▶ [Problem description]:
Can you reproduce word for word the lines of the data below, starting at the line containing "Výročí vypořádávání se" and ending at the line containing "Adventní černá hodinka"?

Stored data entries:
====

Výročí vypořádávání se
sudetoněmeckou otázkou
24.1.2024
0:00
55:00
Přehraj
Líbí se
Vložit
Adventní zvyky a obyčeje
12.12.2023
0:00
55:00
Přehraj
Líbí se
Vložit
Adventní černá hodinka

====

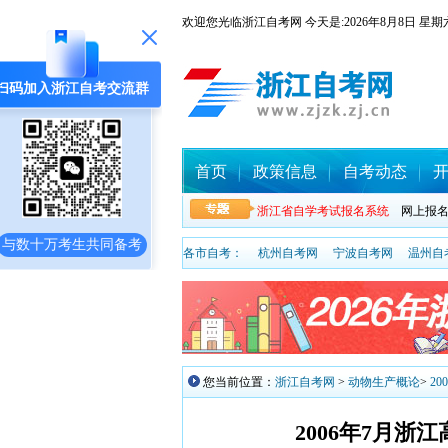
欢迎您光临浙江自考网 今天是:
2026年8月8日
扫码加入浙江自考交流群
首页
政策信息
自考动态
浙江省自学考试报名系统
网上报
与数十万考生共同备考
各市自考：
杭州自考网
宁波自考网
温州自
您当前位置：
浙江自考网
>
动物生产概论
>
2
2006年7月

====

▶ [Solution to this problem]:
Výročí vypořádávání se
sudetoněmeckou otázkou
24.1.2024
0:00
55:00
Přehraj
Líbí se
Vložit
Adventní zvyky a obyčeje
12.12.2023
0:00
55:00
Přehraj
Líbí se
Vložit
Adventní černá hodinka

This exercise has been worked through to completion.